• **DATASET ENTRIES**:
————————

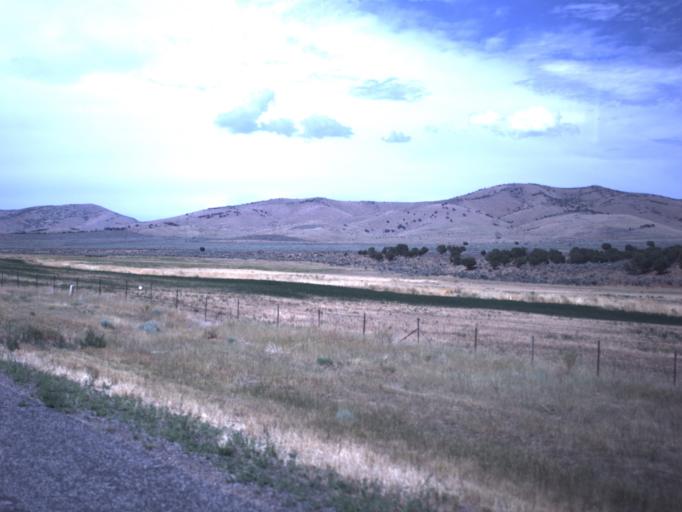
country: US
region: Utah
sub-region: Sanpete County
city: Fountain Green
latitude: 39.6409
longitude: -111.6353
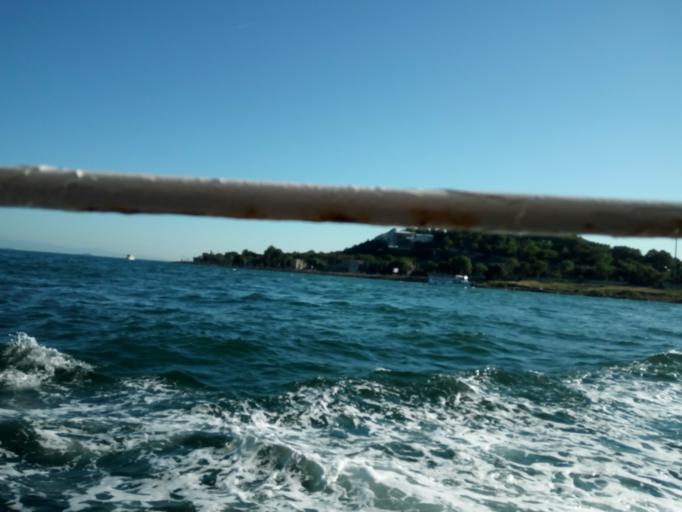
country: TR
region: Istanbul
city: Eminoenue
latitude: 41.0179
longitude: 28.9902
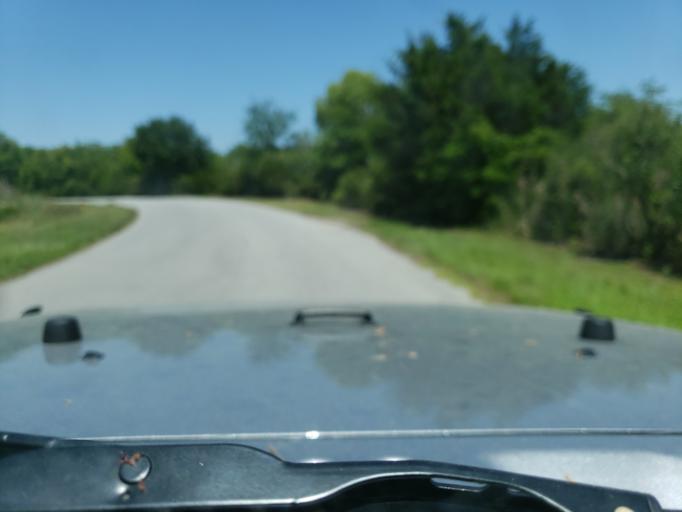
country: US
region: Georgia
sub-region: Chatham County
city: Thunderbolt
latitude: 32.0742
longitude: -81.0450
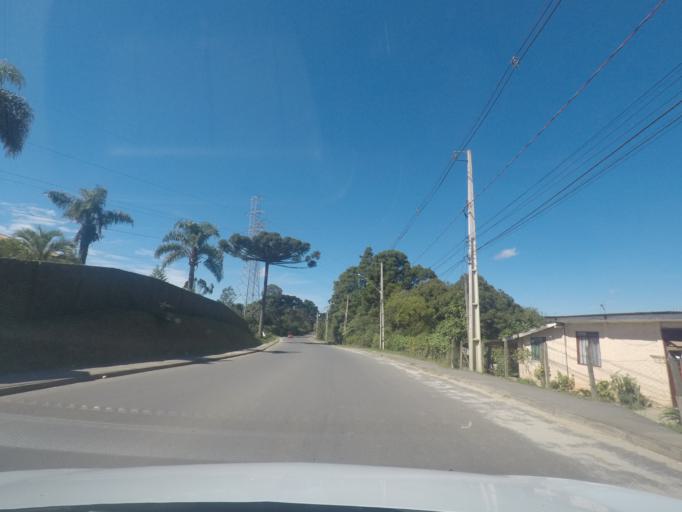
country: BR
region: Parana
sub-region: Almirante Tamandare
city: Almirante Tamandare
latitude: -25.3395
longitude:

————————

• **GIVEN PROBLEM**: Convert the records above into a Markdown table with the columns "Row" and "Line": number each row and put one line of the records in it. Skip blank lines and leave the pictures out.

• **WRITTEN SOLUTION**:
| Row | Line |
|---|---|
| 1 | country: US |
| 2 | region: Utah |
| 3 | sub-region: Sanpete County |
| 4 | city: Fountain Green |
| 5 | latitude: 39.6409 |
| 6 | longitude: -111.6353 |
| 7 | country: TR |
| 8 | region: Istanbul |
| 9 | city: Eminoenue |
| 10 | latitude: 41.0179 |
| 11 | longitude: 28.9902 |
| 12 | country: US |
| 13 | region: Georgia |
| 14 | sub-region: Chatham County |
| 15 | city: Thunderbolt |
| 16 | latitude: 32.0742 |
| 17 | longitude: -81.0450 |
| 18 | country: BR |
| 19 | region: Parana |
| 20 | sub-region: Almirante Tamandare |
| 21 | city: Almirante Tamandare |
| 22 | latitude: -25.3395 |
| 23 | longitude: |